To be done
Starting at the beginning of the records and ending with the line that contains "title Sri Lanka: Highest", put each line into a numbered list and omit the blank lines.

-- start Data lines --

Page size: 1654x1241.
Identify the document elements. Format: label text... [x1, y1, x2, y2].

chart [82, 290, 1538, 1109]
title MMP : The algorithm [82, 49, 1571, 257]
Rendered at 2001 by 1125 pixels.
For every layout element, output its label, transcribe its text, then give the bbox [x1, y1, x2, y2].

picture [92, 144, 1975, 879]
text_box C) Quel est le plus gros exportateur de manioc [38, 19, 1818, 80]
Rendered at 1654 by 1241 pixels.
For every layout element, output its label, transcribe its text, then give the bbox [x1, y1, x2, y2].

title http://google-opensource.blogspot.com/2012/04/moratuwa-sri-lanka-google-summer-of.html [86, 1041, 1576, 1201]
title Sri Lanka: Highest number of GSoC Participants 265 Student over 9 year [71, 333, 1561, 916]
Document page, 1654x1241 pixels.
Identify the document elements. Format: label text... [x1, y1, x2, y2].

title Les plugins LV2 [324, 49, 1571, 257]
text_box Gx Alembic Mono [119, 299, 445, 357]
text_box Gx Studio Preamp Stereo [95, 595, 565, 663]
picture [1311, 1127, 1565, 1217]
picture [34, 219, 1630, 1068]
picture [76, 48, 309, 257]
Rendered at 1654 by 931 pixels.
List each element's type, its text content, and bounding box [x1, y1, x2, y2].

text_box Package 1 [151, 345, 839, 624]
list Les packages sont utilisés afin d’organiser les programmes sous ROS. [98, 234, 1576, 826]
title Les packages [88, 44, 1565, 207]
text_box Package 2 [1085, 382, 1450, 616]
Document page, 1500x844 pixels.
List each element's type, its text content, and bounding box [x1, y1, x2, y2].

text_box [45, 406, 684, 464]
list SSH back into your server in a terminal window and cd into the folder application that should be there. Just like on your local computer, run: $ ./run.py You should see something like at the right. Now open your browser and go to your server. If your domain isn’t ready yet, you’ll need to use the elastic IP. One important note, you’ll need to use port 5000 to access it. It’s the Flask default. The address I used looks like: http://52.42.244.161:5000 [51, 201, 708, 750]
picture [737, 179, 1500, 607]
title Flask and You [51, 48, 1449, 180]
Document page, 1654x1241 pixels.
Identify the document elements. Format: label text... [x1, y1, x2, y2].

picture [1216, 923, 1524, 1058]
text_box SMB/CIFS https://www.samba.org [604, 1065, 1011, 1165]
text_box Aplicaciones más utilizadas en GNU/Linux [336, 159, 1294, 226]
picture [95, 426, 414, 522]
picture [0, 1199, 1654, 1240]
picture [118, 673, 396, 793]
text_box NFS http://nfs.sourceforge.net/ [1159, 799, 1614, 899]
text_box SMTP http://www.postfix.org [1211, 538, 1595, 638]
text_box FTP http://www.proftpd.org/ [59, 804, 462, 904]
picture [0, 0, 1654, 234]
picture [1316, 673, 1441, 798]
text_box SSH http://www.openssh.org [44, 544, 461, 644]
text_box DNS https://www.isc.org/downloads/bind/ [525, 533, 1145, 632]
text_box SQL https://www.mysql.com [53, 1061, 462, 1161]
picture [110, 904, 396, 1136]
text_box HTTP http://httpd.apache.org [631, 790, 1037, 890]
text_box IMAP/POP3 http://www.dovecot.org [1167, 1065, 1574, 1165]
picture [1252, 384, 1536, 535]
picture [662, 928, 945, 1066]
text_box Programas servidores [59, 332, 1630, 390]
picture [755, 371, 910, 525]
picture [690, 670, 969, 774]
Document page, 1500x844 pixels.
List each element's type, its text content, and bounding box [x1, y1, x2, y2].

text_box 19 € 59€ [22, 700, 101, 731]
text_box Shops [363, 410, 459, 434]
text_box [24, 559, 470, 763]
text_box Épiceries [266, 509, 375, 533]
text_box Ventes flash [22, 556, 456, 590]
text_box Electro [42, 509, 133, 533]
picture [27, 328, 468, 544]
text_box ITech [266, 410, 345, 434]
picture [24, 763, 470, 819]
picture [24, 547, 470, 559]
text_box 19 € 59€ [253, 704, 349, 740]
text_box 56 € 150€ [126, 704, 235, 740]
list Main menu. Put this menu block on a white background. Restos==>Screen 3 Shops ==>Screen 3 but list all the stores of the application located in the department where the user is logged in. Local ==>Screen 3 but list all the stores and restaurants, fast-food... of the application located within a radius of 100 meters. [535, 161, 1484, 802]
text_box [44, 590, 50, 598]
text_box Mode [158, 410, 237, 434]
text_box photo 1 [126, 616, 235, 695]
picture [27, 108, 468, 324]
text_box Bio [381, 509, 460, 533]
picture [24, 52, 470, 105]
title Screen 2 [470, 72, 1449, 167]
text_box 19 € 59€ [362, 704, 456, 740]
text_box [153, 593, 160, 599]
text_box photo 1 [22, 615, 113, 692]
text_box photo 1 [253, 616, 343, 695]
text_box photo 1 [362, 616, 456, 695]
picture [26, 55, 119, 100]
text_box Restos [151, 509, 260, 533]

-- end Data lines --

Reply to the exercise
1. Page size: 1654x1241.
2. Identify the document elements. Format: label text... [x1, y1, x2, y2].
3. chart [82, 290, 1538, 1109]
4. title MMP : The algorithm [82, 49, 1571, 257]
5. Rendered at 2001 by 1125 pixels.
6. For every layout element, output its label, transcribe its text, then give the bbox [x1, y1, x2, y2].
7. picture [92, 144, 1975, 879]
8. text_box C) Quel est le plus gros exportateur de manioc [38, 19, 1818, 80]
9. Rendered at 1654 by 1241 pixels.
10. For every layout element, output its label, transcribe its text, then give the bbox [x1, y1, x2, y2].
11. title http://google-opensource.blogspot.com/2012/04/moratuwa-sri-lanka-google-summer-of.html [86, 1041, 1576, 1201]
12. title Sri Lanka: Highest number of GSoC Participants 265 Student over 9 year [71, 333, 1561, 916]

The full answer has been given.